INPUT RECORDS:
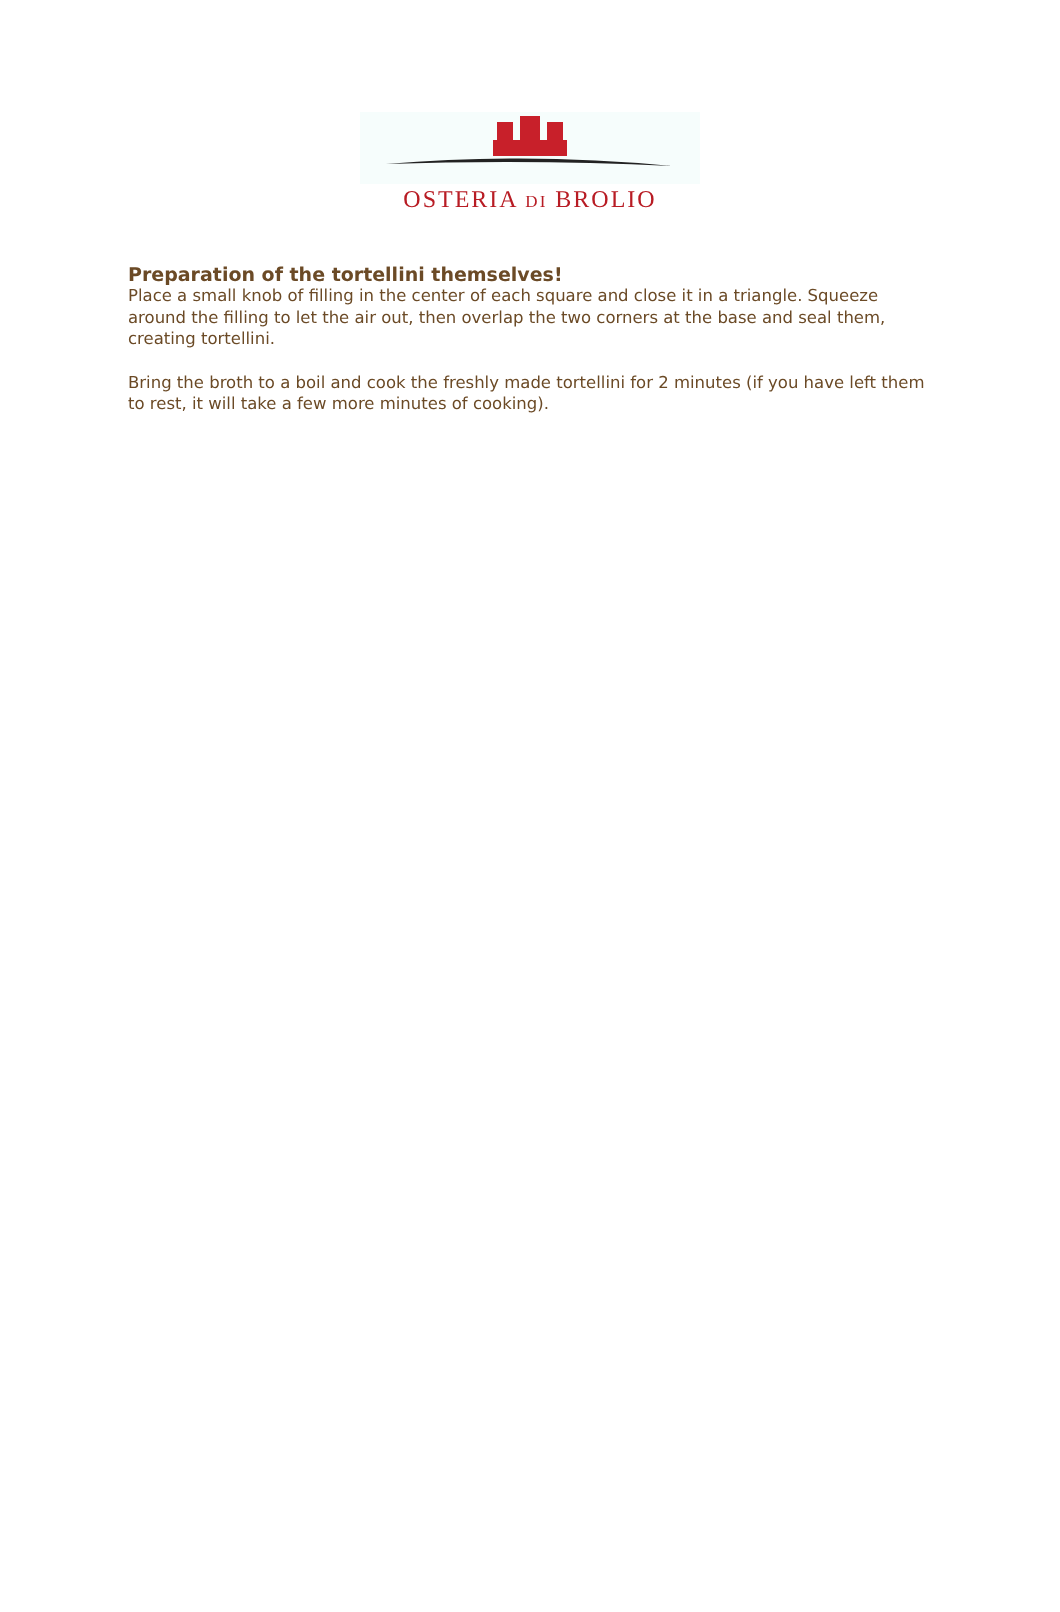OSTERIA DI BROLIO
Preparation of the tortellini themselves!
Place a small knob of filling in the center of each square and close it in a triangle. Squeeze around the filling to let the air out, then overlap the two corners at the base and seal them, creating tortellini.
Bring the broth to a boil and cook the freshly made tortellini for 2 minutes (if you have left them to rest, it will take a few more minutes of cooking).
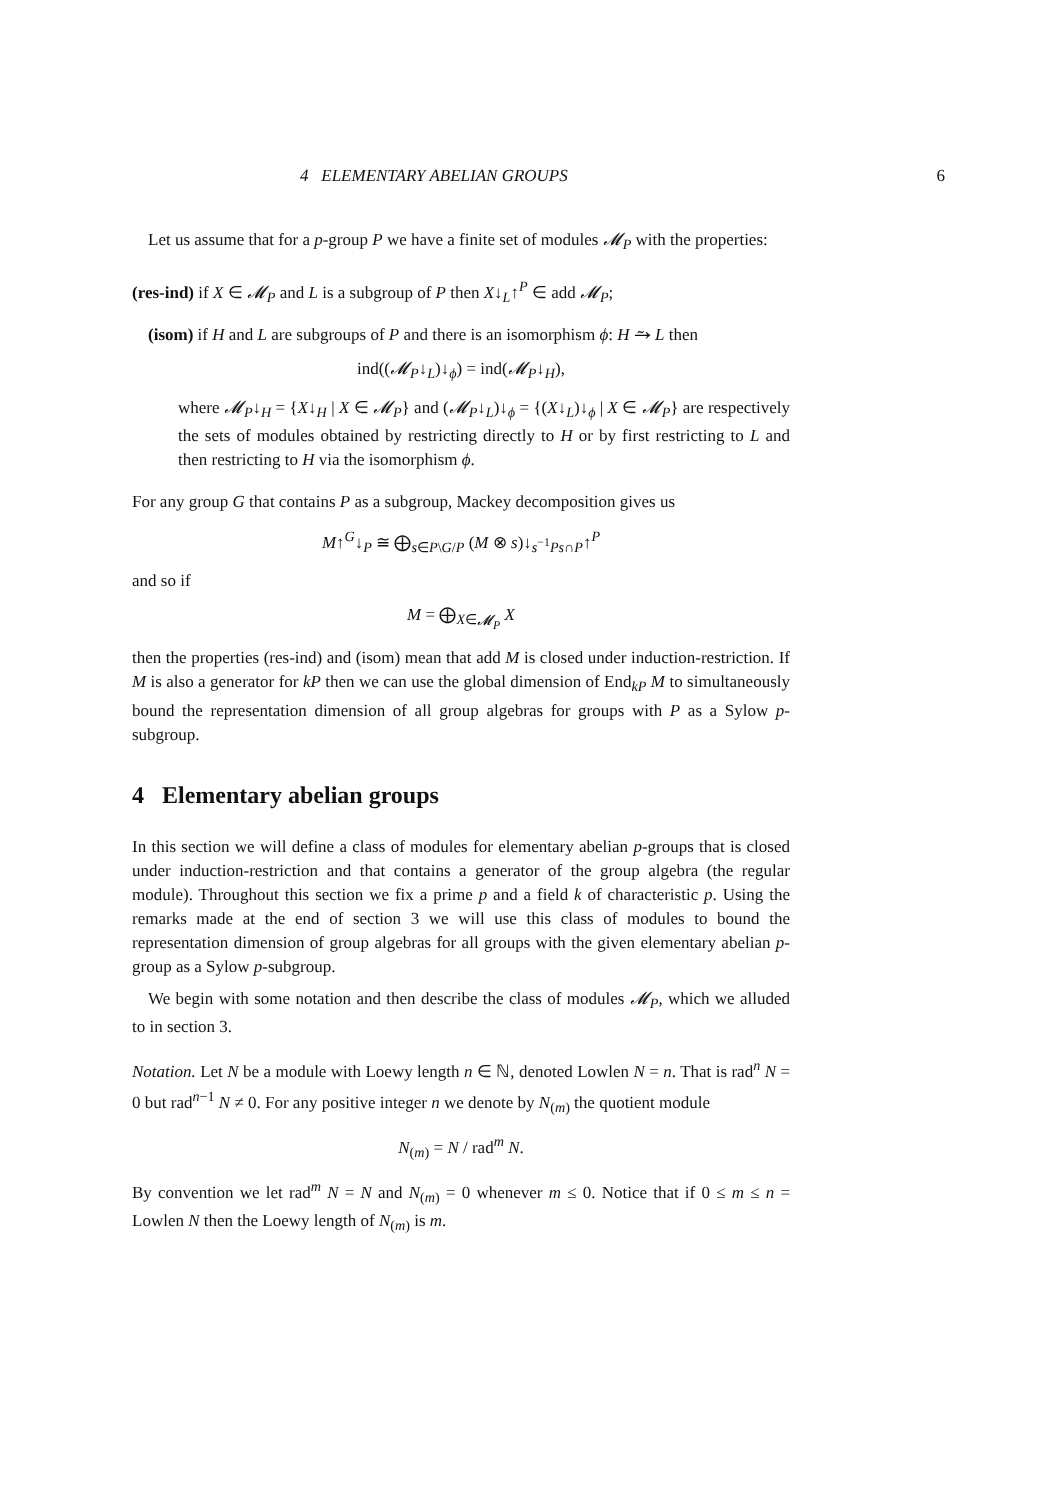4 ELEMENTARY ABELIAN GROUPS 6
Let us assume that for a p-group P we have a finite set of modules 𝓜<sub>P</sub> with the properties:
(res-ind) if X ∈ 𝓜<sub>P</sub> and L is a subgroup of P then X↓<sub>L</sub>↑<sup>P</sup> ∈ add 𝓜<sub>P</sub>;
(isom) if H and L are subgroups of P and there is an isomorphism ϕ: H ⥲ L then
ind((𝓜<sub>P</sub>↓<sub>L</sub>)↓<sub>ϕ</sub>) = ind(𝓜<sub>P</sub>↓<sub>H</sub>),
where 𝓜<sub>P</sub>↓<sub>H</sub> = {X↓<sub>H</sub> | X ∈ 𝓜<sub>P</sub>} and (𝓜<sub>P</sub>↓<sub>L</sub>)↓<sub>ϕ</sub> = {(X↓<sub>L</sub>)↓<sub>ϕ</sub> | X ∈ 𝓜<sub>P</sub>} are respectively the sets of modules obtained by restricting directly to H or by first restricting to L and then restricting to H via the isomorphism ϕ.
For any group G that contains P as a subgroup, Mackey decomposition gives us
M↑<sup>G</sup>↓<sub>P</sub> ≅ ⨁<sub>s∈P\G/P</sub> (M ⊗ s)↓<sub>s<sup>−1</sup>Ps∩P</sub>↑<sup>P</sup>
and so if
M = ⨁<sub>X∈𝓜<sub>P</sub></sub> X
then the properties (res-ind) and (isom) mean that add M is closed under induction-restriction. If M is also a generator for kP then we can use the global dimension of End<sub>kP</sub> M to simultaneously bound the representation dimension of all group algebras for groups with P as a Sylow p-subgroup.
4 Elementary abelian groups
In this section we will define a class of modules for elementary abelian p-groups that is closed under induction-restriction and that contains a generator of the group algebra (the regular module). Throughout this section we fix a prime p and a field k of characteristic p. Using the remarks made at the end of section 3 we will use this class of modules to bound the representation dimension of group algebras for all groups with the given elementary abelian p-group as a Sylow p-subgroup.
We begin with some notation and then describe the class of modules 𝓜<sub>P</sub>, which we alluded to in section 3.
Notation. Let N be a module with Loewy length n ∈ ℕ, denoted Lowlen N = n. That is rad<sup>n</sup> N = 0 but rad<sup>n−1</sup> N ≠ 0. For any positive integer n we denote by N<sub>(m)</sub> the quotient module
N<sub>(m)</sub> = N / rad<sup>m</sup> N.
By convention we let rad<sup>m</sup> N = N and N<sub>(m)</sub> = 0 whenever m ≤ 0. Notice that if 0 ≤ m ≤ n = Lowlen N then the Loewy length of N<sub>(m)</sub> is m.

--

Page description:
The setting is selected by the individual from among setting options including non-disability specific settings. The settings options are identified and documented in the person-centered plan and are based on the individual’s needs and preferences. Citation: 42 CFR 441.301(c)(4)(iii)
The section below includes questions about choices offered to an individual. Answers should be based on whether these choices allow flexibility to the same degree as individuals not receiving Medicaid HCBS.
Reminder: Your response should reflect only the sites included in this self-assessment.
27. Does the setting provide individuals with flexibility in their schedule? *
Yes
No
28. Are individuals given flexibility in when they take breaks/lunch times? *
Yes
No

AIM OF THE EXERCISE:
When you reach the line in the material above that holds "Notation. Let N", begin reproducing lines exactly, and stop after the line that holds "By convention we".

REPLY:
Notation. Let N be a module with Loewy length n ∈ ℕ, denoted Lowlen N = n. That is rad<sup>n</sup> N = 0 but rad<sup>n−1</sup> N ≠ 0. For any positive integer n we denote by N<sub>(m)</sub> the quotient module
N<sub>(m)</sub> = N / rad<sup>m</sup> N.
By convention we let rad<sup>m</sup> N = N and N<sub>(m)</sub> = 0 whenever m ≤ 0. Notice that if 0 ≤ m ≤ n = Lowlen N then the Loewy length of N<sub>(m)</sub> is m.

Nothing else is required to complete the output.